TASK OBJECTIVE => Write out exactly the lines below starting at the one containing "0.998555: 1610 -> 3000" and ending at the one containing "Acquisizione e gestione del personale: 4 -> 7". Omit every picture.

SUPPLIED DATA =>
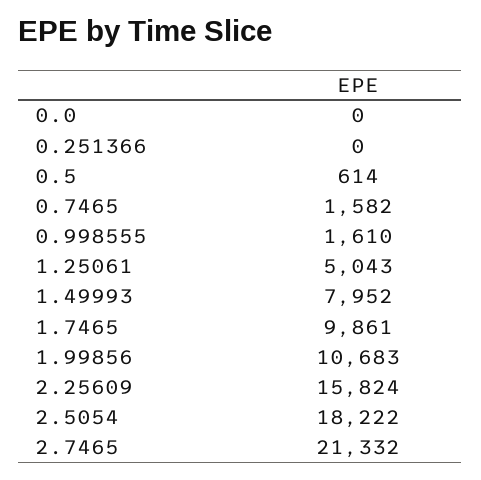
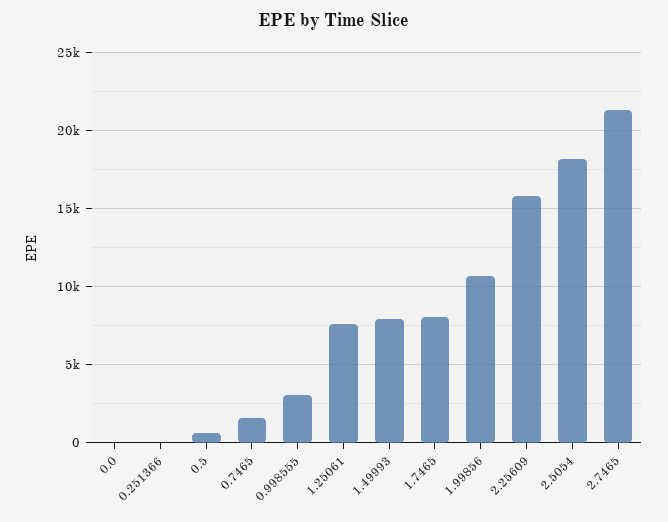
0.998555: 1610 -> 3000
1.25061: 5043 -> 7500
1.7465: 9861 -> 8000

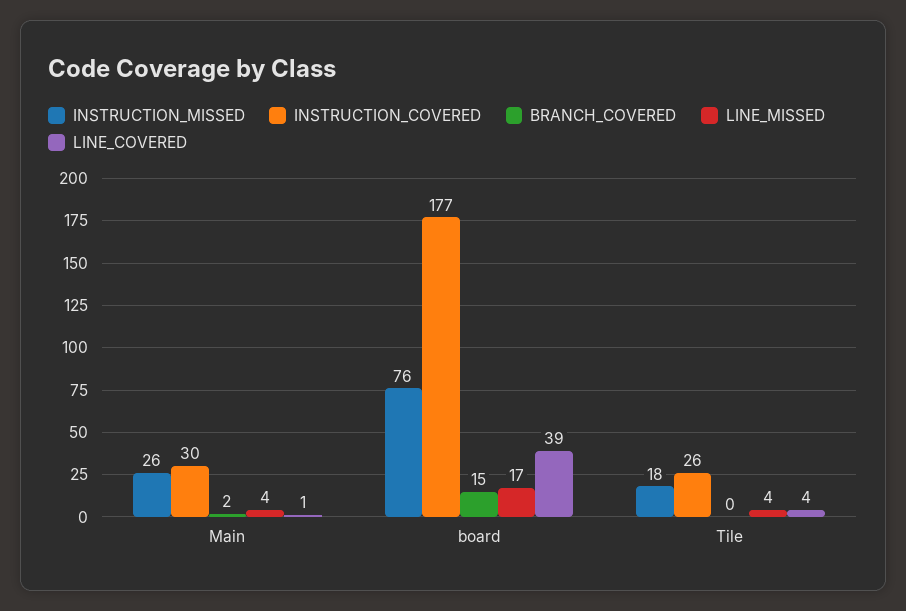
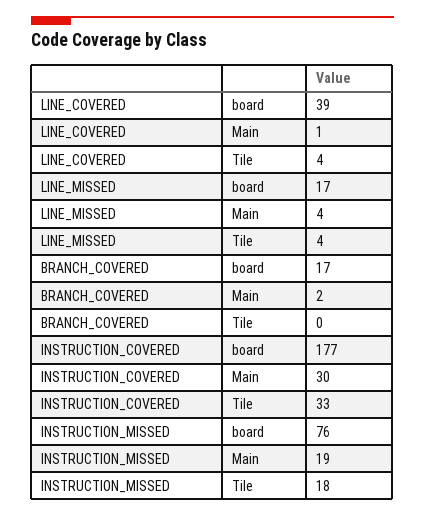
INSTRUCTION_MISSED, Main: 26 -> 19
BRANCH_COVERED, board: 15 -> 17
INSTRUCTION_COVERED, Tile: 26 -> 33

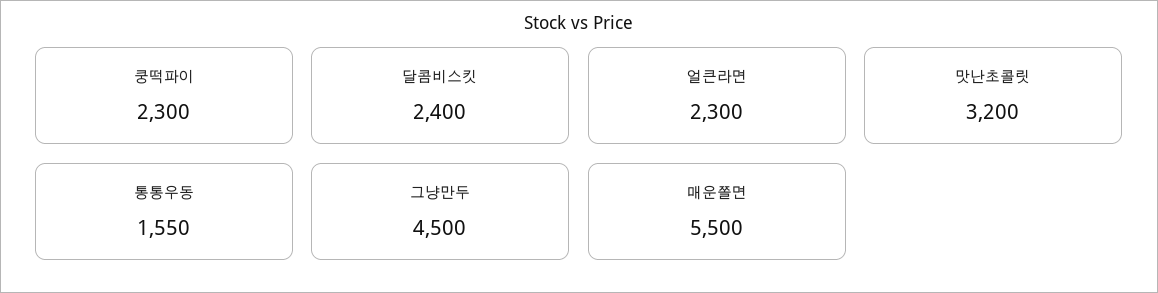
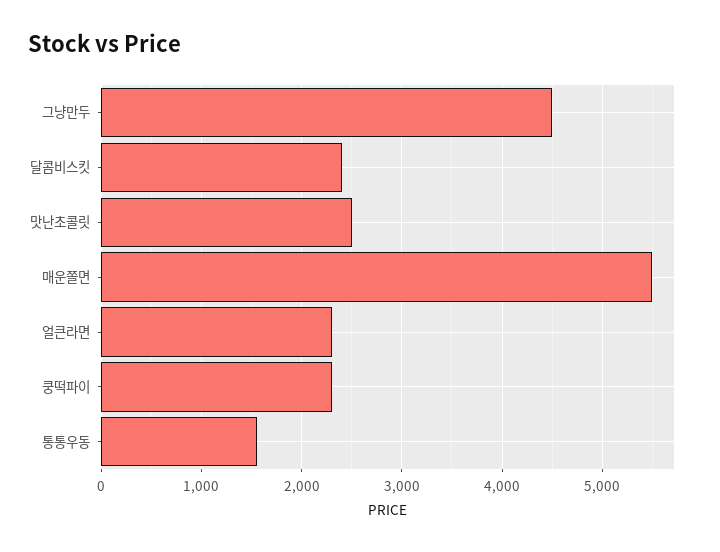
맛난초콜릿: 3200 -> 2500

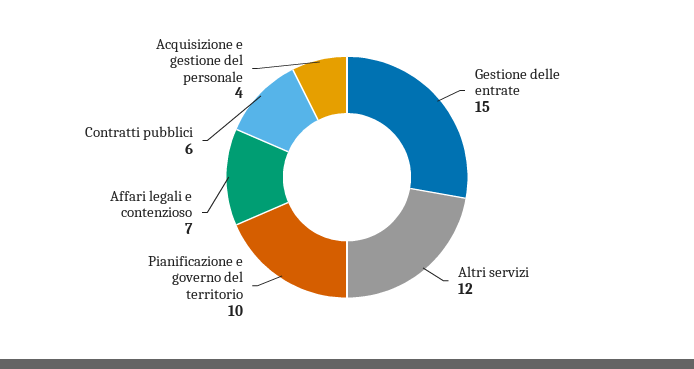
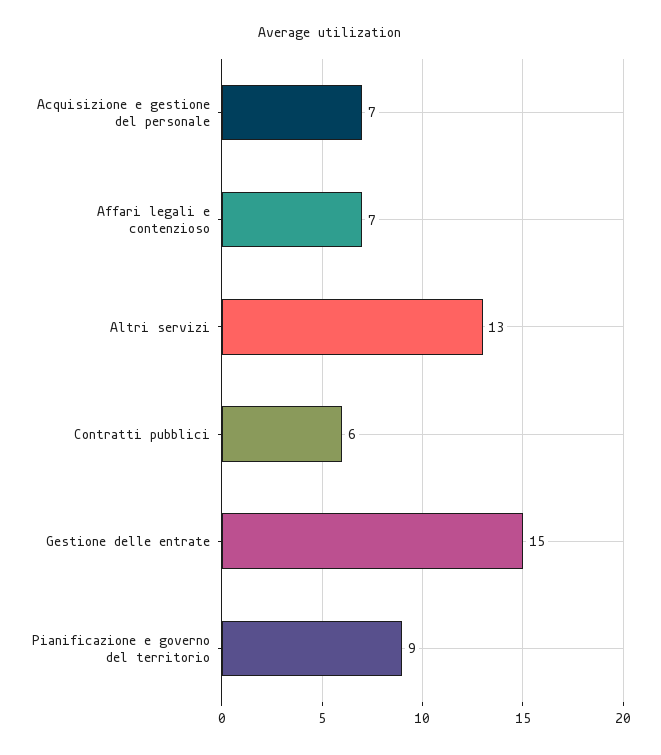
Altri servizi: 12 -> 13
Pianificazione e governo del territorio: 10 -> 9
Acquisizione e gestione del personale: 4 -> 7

--

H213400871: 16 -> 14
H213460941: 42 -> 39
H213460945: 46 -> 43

TASK ANSWER =>
0.998555: 1610 -> 3000
1.25061: 5043 -> 7500
1.7465: 9861 -> 8000

INSTRUCTION_MISSED, Main: 26 -> 19
BRANCH_COVERED, board: 15 -> 17
INSTRUCTION_COVERED, Tile: 26 -> 33

맛난초콜릿: 3200 -> 2500

Altri servizi: 12 -> 13
Pianificazione e governo del territorio: 10 -> 9
Acquisizione e gestione del personale: 4 -> 7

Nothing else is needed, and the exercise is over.